Mitihoon – TRIS Rating assigns a rating of “A” to The Siam Cement PLC’s (SCC) proposed issue of up to THB25 billion senior unsecured debentures, with a tenor of up to four years. SCC intends to use the proceeds from the new debentures to refinance maturing debt. At the same time, we affirm the company rating on SCC at “A” and the ratings on its existing senior unsecured debentures at “A”. The rating outlook remains “stable”.
The ratings mirror SCC’s established presence, prominent market position, as well as diversified business and customer base. These strengths are held back by the prolonged chemicals downcycle and heightened gearing from recent extensive expansion.
We anticipate SCC’s performance improvement, with annual EBITDA increasing to THB53-THB55 billion during 2025-2026 and THB60-THB65 in 2027, from a gradual recovery in its three business segments: Cement-Building Materials (CBM), packaging, and chemicals. Financial leverage will likely remain steady throughout the forecast periods, with the debt to EBITDA ratio at 5-6 times and the funds from operations (FFO) to debt ratio at 10%-13%. We expect the company’s sources of cash, relationships with banks, and ability to tap capital markets to ensure sufficient liquidity.

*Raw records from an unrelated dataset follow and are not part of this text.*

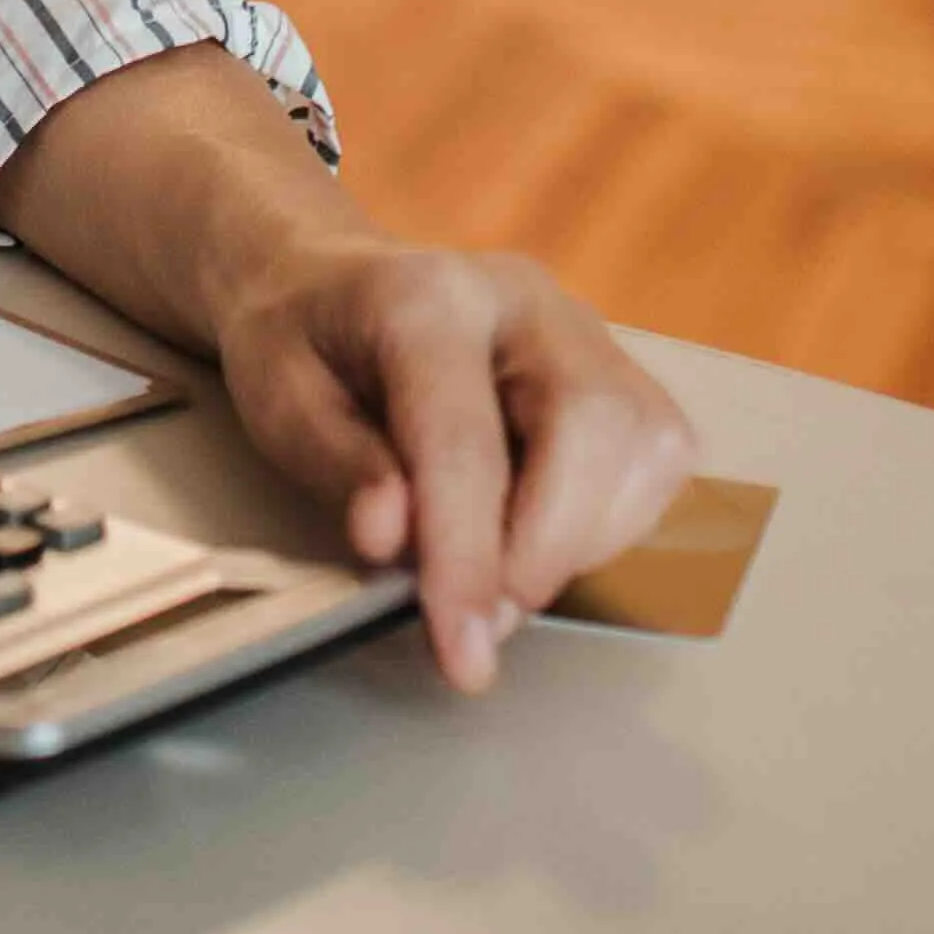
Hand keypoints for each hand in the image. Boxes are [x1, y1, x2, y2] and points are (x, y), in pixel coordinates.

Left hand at [207, 239, 690, 693]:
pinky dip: (610, 520)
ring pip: (645, 443)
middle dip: (547, 549)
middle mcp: (523, 298)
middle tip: (484, 619)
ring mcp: (581, 326)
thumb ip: (336, 464)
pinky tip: (537, 531)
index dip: (467, 557)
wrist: (326, 276)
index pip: (464, 440)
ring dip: (583, 540)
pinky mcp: (617, 364)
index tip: (463, 656)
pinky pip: (657, 454)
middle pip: (590, 426)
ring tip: (499, 569)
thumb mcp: (276, 398)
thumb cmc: (298, 341)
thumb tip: (391, 539)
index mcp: (423, 297)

As of March 2025, SCC’s consolidated debt was about THB318.8 billion, which included priority debts of about THB174.5 billion, most of which were debts at the subsidiary level. This translated to a priority debt to total debt ratio of roughly 55%. Despite exceeding our priority debt threshold of 50%, we rate SCC’s senior unsecured debentures at the same level as the company rating. This is because we anticipate the priority debt ratio to drop below 50%, given SCC’s plan to refinance its subsidiaries’ debts. We also expect SCC to keep the ratio below 50% over the long term.
RATING OUTLOOK
The “stable” outlook reflects our expectation that SCC will remain a leading regional player and perform largely in line with our forecast. The industry diversification should lessen the effects of the chemicals sector downturn. Also, we expect SCC to be cautious with its capital expenditures and follow through on its deleveraging plan.
RATING SENSITIVITIES
A rating upgrade is unlikely to occur within the next 12-18 months. Conversely, a negative rating action may be considered if SCC’s operating performance or financial position deteriorates significantly beyond our base-case forecast. This could result from slower-than-anticipated earnings recovery or more aggressive capital expenditures than projected.